Carol Hummel is an artist doing wonderfully creative things with common yarn, such as knitting sweaters for trees. Check out a brief slide show of her tree sweaters and other works here.
Decrepit Old Fool casts a hard eye on the use of the phrase “flip-flopper” to smear various presidential candidates who’ve had the courage to change their positions on the issues, and he proposes a question that each candidate should be asked in the public debates. The question is especially telling given that George W. Bush himself would flunk it.
In a well written, lengthy article, Hume’s Ghost over at The Daily Doubter lays out a very solid case for keeping the estate tax and unmasks the scam reasons Republicans want to abolish it. The article is here.
Over at Field Notes from an Evolutionary Psychologist there are some exciting paintings by the professional artist Cari, along with an excellent, informal interview of Cari. Check out the art and interview here.
How a religion explains the existence of good and evil sometimes reveals more about the religion than nearly anything else. Kay, at Embracing the Mystery, talks about the qualified dualism of the ancient Gnostics here.
Three religions — Hinduism, Buddhism, and Jainism — came together to create the remarkable Cave Temples at Ellora. Nita, who as you might know is a professional journalist, has posted a photo essay of the temples here.
Bill Hulet, at Diary of a Daoist Recluse, has posted what I think is one of the most valuable articles of the week here. The article is on the significance of certain kinds of mystical or spiritual experiences — experiences which have the potential to mislead us if we are not savvy to their real significance.
At Red Ravine, QuoinMonkey has posted an appreciative piece on the poet Galway Kinnell here. As you might know, QuoinMonkey’s insights on writing and poetry consistently rise well above what would pass for a merely acceptable review.
“The Question had not been Raised” is the title of an original work of poetry posted this past week by Poetman at his blog, 1 Poet 4 Man. The poem is an exceptional interplay of word and pictures.
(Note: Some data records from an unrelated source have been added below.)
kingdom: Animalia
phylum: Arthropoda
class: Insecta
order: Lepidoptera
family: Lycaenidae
At the risk of being self-serving, I’ll mention that Poetman honored Trinifar, Bob Church, and me this week with a post here.
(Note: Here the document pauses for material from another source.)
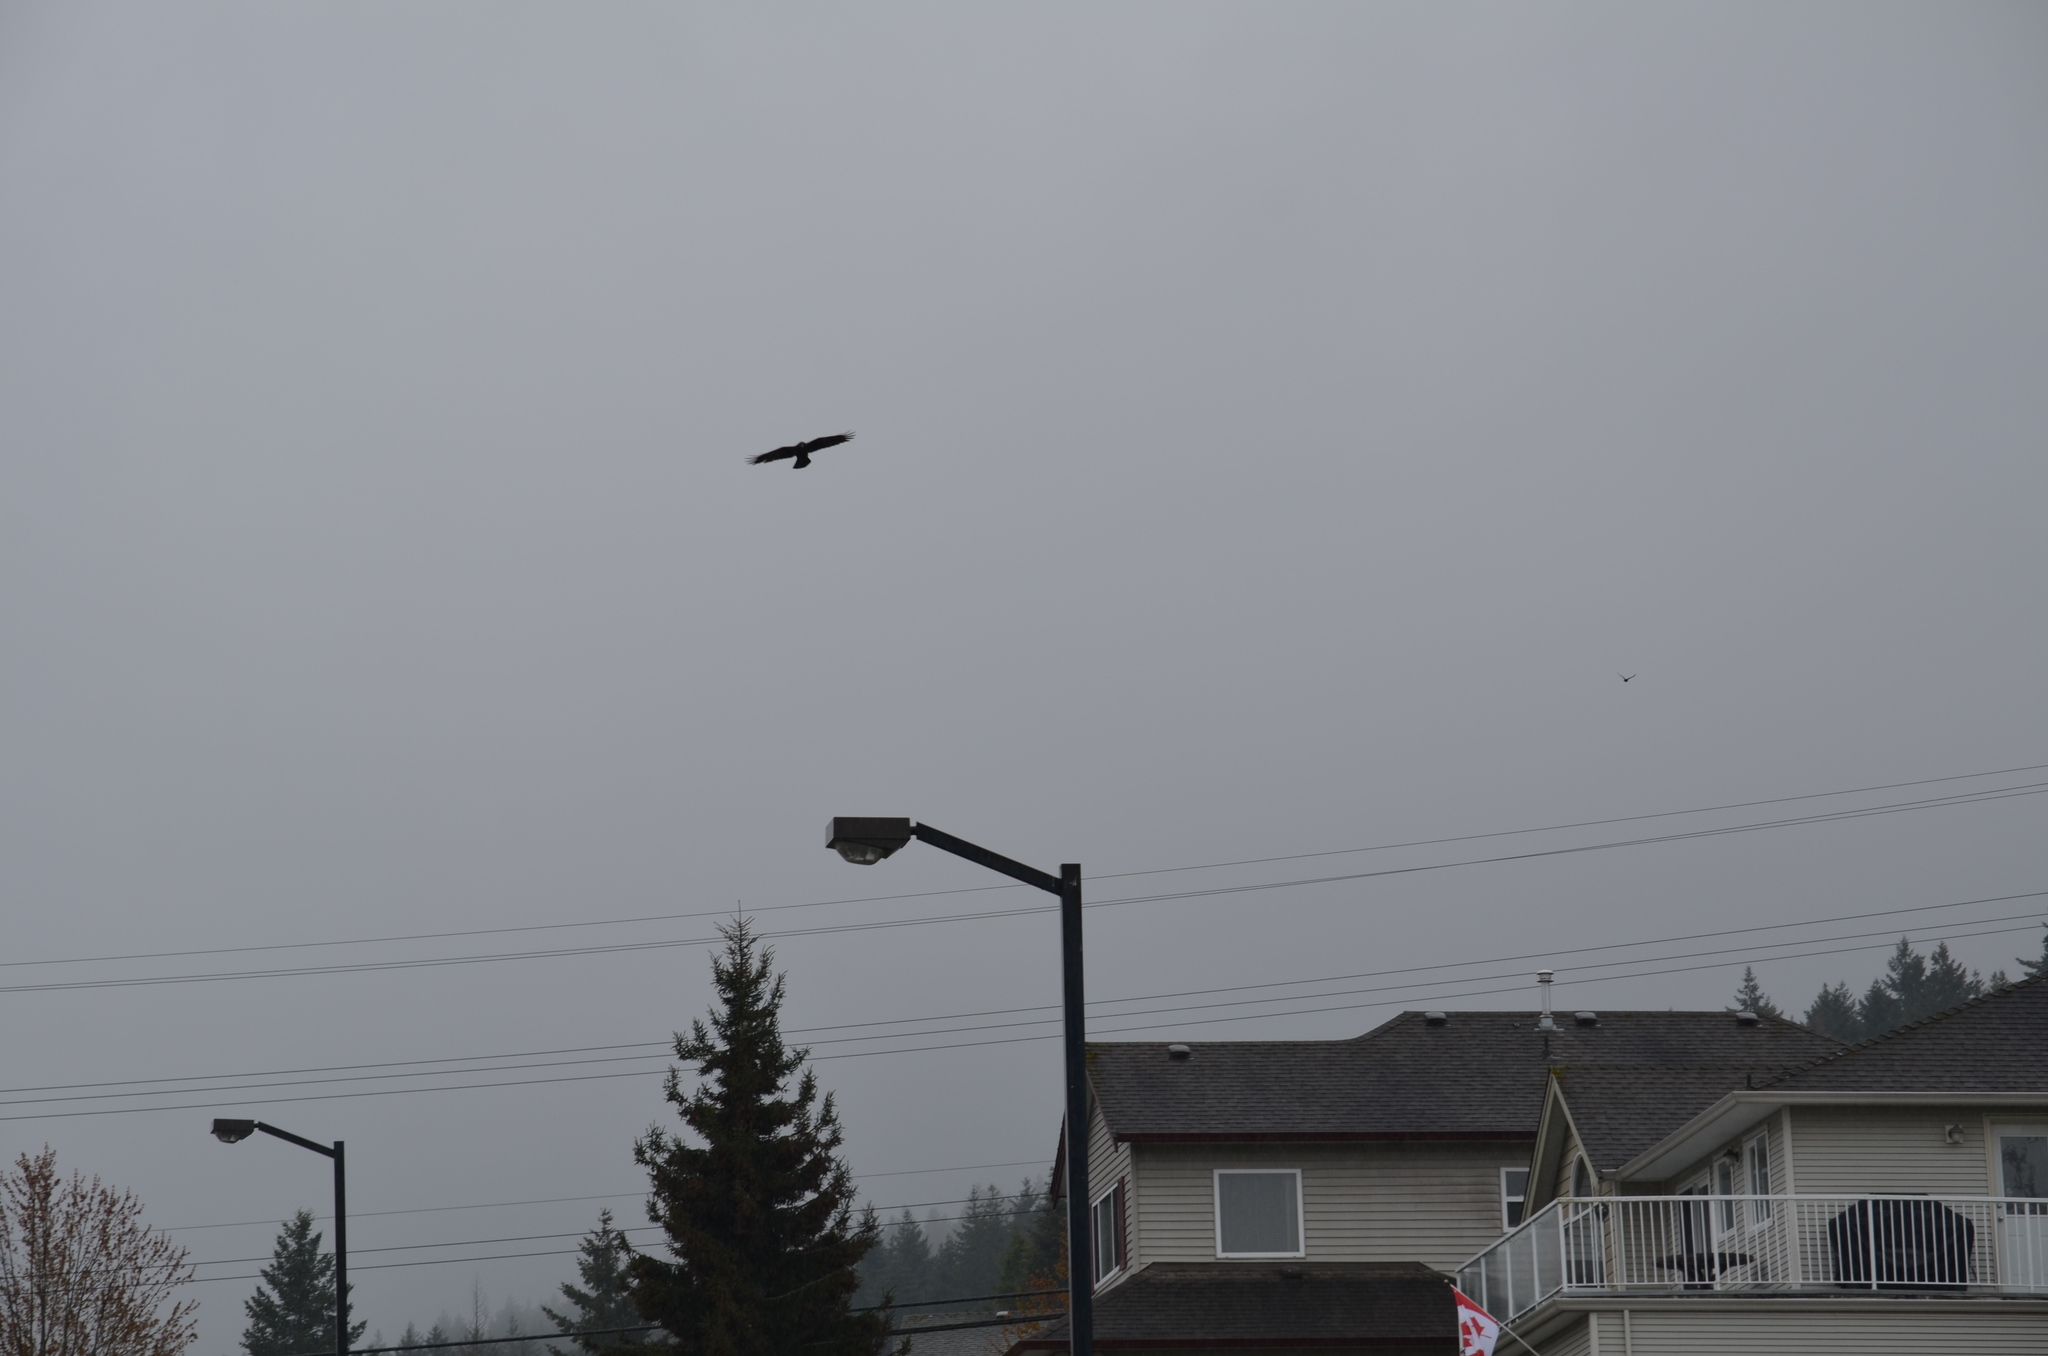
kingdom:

Kevin over at A Thoughtful Mood urges us to set aside a few minutes each day to think of others. Not just think about their needs, but also about what kind of people they are. Simple as it might sound at first, I believe if we actually did that, it would revolutionize the world. Article here.
Will, from Think Buddha, tackles the issue of how Buddhism deals with materialism here, and finds that while most kinds of Buddhism are incompatible with materialism, that is not the case with his own flavor of “Buddhishness”.
It’s long been known that whales evolved from semi-aquatic land mammals. But what did their common ancestor look like? Well, an new fossil discovery in Pakistan reveals all. Check it out here at Carl Zimmer’s blog, The Loom.
One aspect of love that seems to be seldom discussed is the fleeting, unexplored romance — the love that ends before its time. Why is that love so seldom discussed? I can imagine that many — perhaps most — of us have experienced a love that never came to fruition. Perhaps in an effort to get a discussion going, Raatkiranii, at Bazm-e-Tasavurat, asks some insightful and pointed questions about how people handle those all-too-brief loves here.
Nezha at The Scheherazade Project has posted two brief works of prose art here and here. Each is a charming, beautifully written, and creative portrait of a fictional character. This is the first time I’ve seen anyone do something like this on the net.
AOS has done most everyone who likes music a service by rounding up several lists of the top CDs and video’s for the year. He’s done the same with books, too, so scroll down his site to read what the critics think are the best creative works of 2007.